We respectfully ask your consideration of this matter, and, if you can see conditions in the same light, ask that you use your influence and vote against the passage of the section referred to.

W. WARREN THREAD WORKS, PER CHARLES B. WARREN, PRESIDENT, WESTFIELD, MASS.

WESTFIELD, MASS., May 13, 1913.

Hon. F. L. SIMMONS,

United States Senator, Washington, D. C.

DEAR SIR: In addition to the brief which has been submitted to the Ways and Means Committee of the House, I beg to offer for your consideration the following comparisons: Out of the 295 different qualities and brands of thread, the selling price abroad was 16.8 cents; selling price, United States, 24.3 cents; difference, 7.5 cents; per cent, 46.

We find that the average rate of duty (23 per cent) as shown in the Ways and Means Committee Handbook is misleading concerning our industry, as the goods actually imported were composed principally of fancy items and not staple goods. If the thread imported had been used in this country, the average duty under the PayneAldrich tariff would have been between 60 and 80 per cent.

From any standpoint we find that the proposed duty is such a radical reduction that we can see nothing but a very serious condition ahead for our industry. Although supplies in this country range from 23 per cent to 64 per cent higher, construction and equipment from 32 per cent to 70 per cent higher, we believe that we could contend with foreign competition if it were not for the wide difference in labor costs, which we have shown in our brief to be from 100 per cent to 400 per cent higher in this country than in foreign countries.
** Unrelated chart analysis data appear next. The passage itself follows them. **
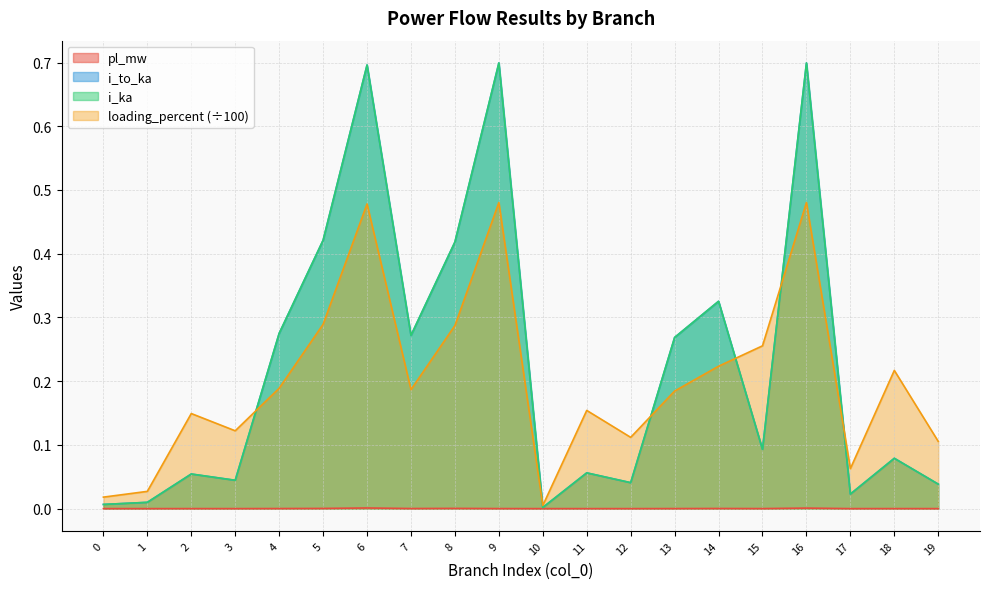

At which category does i_ka reach its first local peak?

2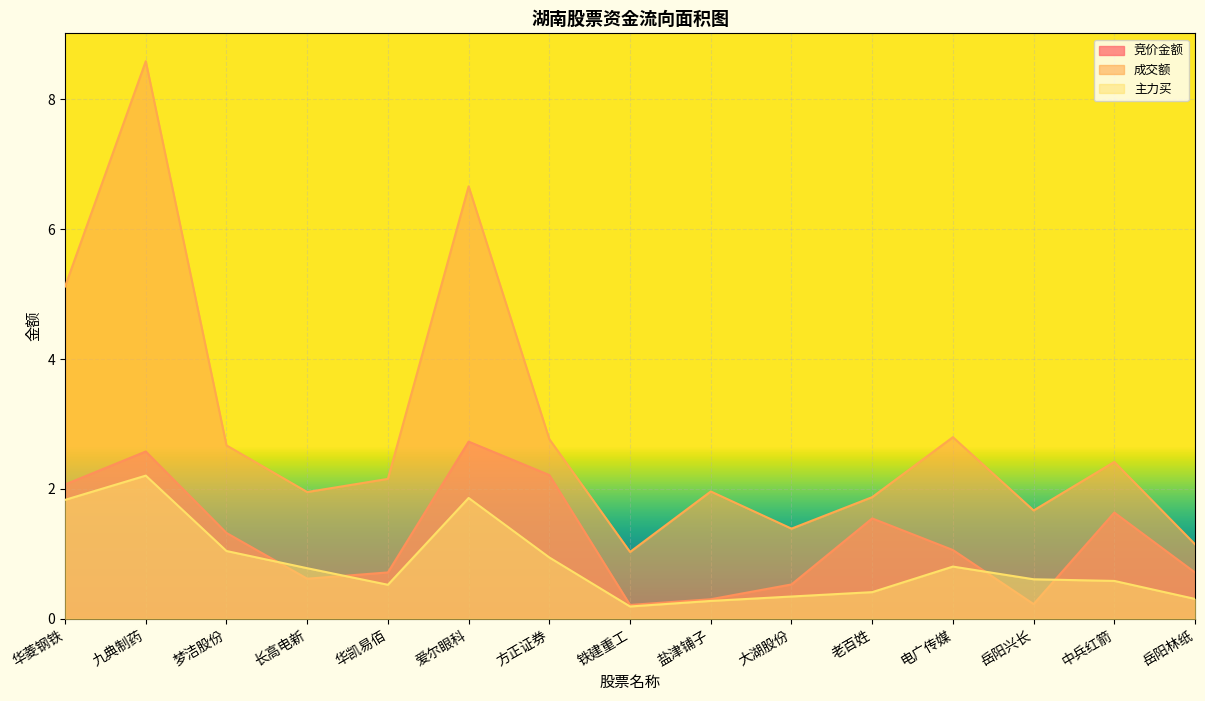

True or false: 竞价金额 has more than 0 interior local peaks.

True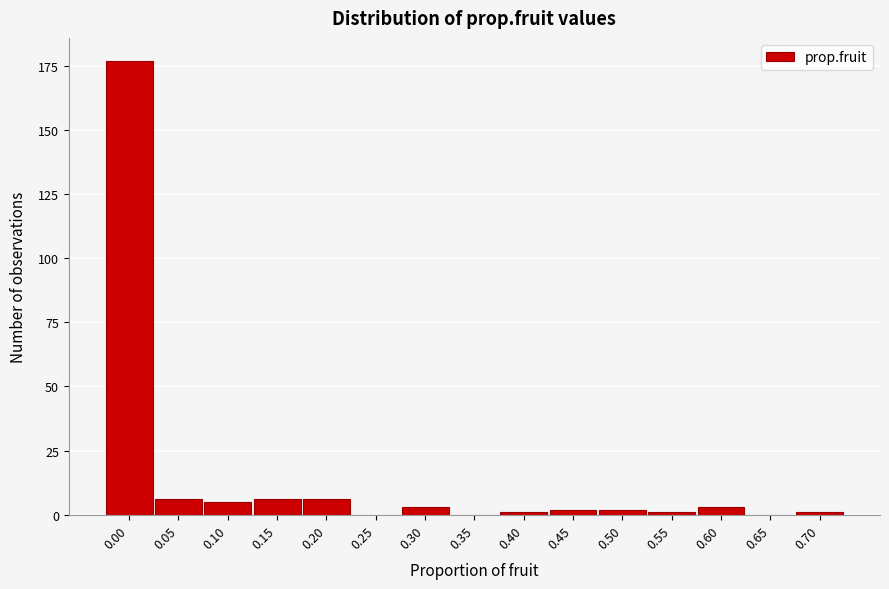

Reading right to left, list all the values displayed in this chart.

0.70=1	0.65=0	0.60=3	0.55=1	0.50=2	0.45=2	0.40=1	0.35=0	0.30=3	0.25=0	0.20=6	0.15=6	0.10=5	0.05=6	0.00=177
Please note that the proposed bill covering cotton yarn gives a higher average duty than is placed upon spool cotton. This seems to us an inconsistency, as yarn is the raw material from which our product is manufactured. We understand that there is a possibility of some change in the cotton-yarn schedule, and if it is not deemed advisable to grant the rate proposed in our brief we certainly trust that we may be allowed 10 per cent advance over the yarn schedule. This seems to us imperative, on account of the great amount of labor added to the yarn to make the same spool cotton.

If any further information is desired, kindly take the matter up with William H. Hall, chairman of the thread manufacturers' committee, South Willington, Conn.

Respectfully submitted.

W. WARREN THREAD WORKS,
CHAS. B. WARREN, President.

P. S.-Inclosed you will please find copy of the brief referred to above, including a few additional comparative rates of wages, under Schedule B.

(The additional rates of wages follow. For brief submitted to Committee on Ways and Means, see Hearings, p. 3324.)